Susac was the Giants' backup catcher behind Buster Posey during the 2014 postseason. He appeared in four games, batting 1-for-4 (.250) as the Giants won the 2014 World Series.

In 2015, Susac was the only Giants prospect in Baseball Americas top 100 list. However, he was set back in Spring Training with a tooth infection and wrist injury and subsequently started the season with the Sacramento River Cats of the PCL. Susac was called up to the Giants on April 18 when Jake Peavy went on the disabled list. On June 27, Susac hit a bases-loaded double that drove in three runs and helped the Giants come from behind to defeat the Colorado Rockies 7–5. In late June, Susac was named the Giants' regular catcher as the team dealt with outfield injuries that pushed Buster Posey to first base and Brandon Belt to left field.

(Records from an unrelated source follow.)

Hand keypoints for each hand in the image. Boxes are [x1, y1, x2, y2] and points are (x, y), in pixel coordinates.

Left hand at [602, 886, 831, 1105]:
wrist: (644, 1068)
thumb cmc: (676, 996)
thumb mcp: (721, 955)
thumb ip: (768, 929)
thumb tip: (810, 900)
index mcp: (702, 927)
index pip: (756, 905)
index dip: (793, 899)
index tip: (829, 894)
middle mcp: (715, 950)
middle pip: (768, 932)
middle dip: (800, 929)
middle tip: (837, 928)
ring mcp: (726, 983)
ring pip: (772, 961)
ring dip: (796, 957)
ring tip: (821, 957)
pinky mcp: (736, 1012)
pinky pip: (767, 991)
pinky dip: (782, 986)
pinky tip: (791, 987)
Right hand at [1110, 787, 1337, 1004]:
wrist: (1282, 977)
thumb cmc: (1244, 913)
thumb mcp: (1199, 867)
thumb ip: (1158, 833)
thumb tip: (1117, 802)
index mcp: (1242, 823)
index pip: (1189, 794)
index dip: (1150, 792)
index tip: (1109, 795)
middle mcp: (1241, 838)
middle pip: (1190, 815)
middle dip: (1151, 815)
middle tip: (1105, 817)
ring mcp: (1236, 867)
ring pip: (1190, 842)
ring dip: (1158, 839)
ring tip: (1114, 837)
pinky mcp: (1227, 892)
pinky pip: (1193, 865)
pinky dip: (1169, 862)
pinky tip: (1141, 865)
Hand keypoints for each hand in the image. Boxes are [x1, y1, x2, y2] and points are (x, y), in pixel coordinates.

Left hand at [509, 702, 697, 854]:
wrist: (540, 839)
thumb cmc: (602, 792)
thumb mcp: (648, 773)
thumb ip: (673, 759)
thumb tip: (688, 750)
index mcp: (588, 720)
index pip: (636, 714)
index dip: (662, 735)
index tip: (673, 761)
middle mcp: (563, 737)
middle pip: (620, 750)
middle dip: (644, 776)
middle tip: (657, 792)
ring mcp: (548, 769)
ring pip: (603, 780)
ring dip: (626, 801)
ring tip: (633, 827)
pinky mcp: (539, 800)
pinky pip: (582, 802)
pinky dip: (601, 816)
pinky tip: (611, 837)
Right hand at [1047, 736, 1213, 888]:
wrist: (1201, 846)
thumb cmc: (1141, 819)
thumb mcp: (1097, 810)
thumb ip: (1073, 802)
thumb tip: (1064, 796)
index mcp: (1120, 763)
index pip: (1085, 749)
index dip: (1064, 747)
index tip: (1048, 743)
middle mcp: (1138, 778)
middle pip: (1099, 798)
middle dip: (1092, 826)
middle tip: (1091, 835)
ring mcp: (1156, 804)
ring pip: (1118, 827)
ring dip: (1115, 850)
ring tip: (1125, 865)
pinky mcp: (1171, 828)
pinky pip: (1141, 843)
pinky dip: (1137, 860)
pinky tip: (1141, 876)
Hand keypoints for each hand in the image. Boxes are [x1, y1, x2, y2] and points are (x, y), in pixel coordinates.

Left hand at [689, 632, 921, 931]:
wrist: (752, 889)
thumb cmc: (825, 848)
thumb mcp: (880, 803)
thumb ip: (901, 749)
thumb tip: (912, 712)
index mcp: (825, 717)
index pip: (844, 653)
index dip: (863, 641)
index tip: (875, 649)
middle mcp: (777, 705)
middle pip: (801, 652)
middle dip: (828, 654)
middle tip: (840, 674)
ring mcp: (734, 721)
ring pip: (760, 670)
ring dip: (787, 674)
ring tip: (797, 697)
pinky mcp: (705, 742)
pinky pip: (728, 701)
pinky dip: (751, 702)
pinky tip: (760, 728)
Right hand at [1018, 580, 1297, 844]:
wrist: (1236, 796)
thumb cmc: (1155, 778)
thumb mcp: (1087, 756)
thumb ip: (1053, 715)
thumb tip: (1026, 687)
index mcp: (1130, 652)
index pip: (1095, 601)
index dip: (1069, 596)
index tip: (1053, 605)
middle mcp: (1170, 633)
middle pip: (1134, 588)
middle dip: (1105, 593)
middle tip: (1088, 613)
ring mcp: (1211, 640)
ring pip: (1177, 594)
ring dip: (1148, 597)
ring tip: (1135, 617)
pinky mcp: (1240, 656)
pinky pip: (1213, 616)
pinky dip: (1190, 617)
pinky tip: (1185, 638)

On July 18, Susac sprained his right thumb while sliding into third base and was placed on the 15-day disabled list. Susac was activated on August 17, but was shut down for the season on September 5 due to lingering effects from the wrist sprain suffered in Spring Training. He underwent surgery on his wrist to remove bone fragments and address inflammation. In 2015, Susac appeared in 52 games, batting .218/.297/.368 with 3 home runs and 14 RBIs.

During spring training, Susac was set back by his sore right wrist and was optioned to Triple-A Sacramento to start the season.

===Milwaukee Brewers===
On August 1, 2016, Susac was traded along with the Giants top minor league prospect and 2015 First Round draft pick pitcher Phil Bickford to the Milwaukee Brewers for relief pitcher Will Smith.

===Baltimore Orioles===
On February 2, 2018, Susac was traded to the Baltimore Orioles for a player to be named later. He played in nine games for Baltimore during the year, going 3–for–26 (.115) with no home runs or RBI. Susac was designated for assignment on January 11, 2019, after the Orioles claimed Hanser Alberto off waivers from the New York Yankees. He cleared waivers and was outrighted to the Triple–A Norfolk Tides on January 18.

===Kansas City Royals===
On April 2, 2019, Susac was traded to the Kansas City Royals in exchange for cash considerations. In 26 games for the Triple–A Omaha Storm Chasers, he batted .234/.366/.442 with 4 home runs, 15 RBI, and 3 stolen bases. Susac became a free agent following the season on November 4.

===Pittsburgh Pirates===
On January 31, 2020, Susac signed a minor league contract with the Pittsburgh Pirates. He was not immediately assigned to an affiliate as a result of the minor league season being cancelled as a result of the COVID-19 pandemic. On September 27, Susac was selected to the 40-man and active rosters. He appeared in one game against the Cleveland Indians, going 0–for–2 with two walks. Susac was outrighted off of the 40-man roster three days later on September 30.

Susac re-signed with Pittsburgh on a new minor league contract on November 2, 2020. He spent the 2021 season with the Triple–A Indianapolis Indians, playing in only 11 games and hitting .222/.300/.444 with two home runs and three RBI. Susac elected free agency following the year on November 7, 2021.

==Personal life==
Susac's younger brother, Daniel, played baseball at the University of Arizona and was drafted by the Oakland Athletics in the 2022 MLB draft; he currently plays for the San Francisco Giants.